Is there something I'm not following with summarizeAlignments when running multiple samples?

You don't need to change the summarizeAlignmentsCommand when running with a different number of samples, but it can be something to experiment with if you want to understand the alignments better. E.g. if you set --resultDir ./results_sept2024_markers and set --output-type marker_all you'll get information at a more granular level.

emgiles commented 2 days ago

Hi there No, for this run I merged paired end reads (bbmerge), removed adapters and quality trimmed (trim galore).
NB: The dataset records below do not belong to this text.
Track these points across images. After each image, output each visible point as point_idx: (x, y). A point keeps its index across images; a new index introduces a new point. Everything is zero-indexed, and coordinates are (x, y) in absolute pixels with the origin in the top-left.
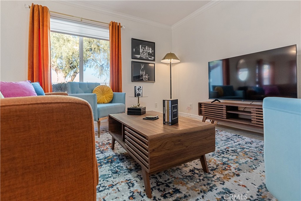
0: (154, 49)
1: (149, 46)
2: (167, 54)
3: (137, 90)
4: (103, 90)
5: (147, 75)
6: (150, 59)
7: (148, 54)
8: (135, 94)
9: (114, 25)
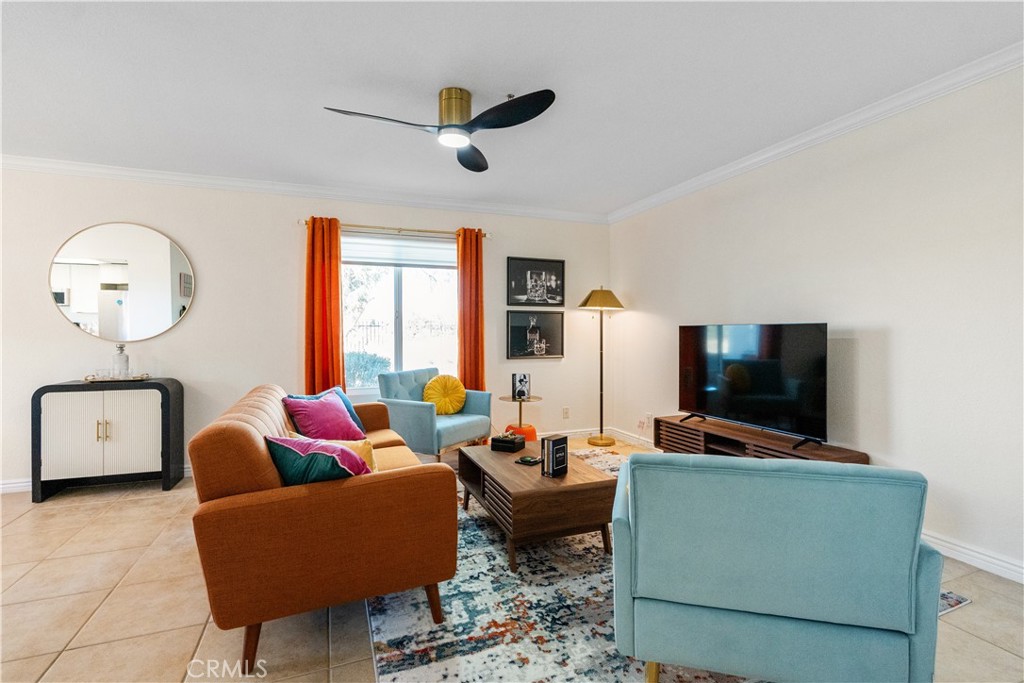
0: (561, 276)
1: (550, 271)
2: (593, 292)
3: (518, 384)
4: (446, 385)
5: (544, 341)
6: (550, 301)
7: (548, 290)
8: (514, 391)
9: (468, 236)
Then aligned to custom database.

  1. When one sample is in in.tsv (see below), resulting .sam in work file is 41G. 10-AK-BT-LGE10775 /full_path/10-AK-BT-LGE10775_merged_trimmed.fq.gz

  2. When five samples are in in.tsv, resulting .sams are 2-4G each. cat in.tsv 8-SK-BT-LGE10779 /full_path/8-SK-BT-LGE10779_merged_trimmed.fq.gz 8-AK-HZ-LGE10790 /full_path/8-AK-HZ-LGE10790_merged_trimmed.fq.gz 8-SK-HZ-LGE10789 /full_path/8-SK-HZ-LGE10789_merged_trimmed.fq.gz 10-AK-BT-LGE10775 /full_path/10-AK-BT-LGE10775_merged_trimmed.fq.gz 10-M-ZH-LGE10783 /full_path/10-M-ZH-LGE10783_merged_trimmed.fq.gz

I also just aligned the single sample (1) to the custom database with bowtie (without CORRAL) and get a .sam of 41G. So, not sure what is going on with the runs with multiple samples in in.tsv. I have used the exact same settings (as shown in last comment above) for all runs.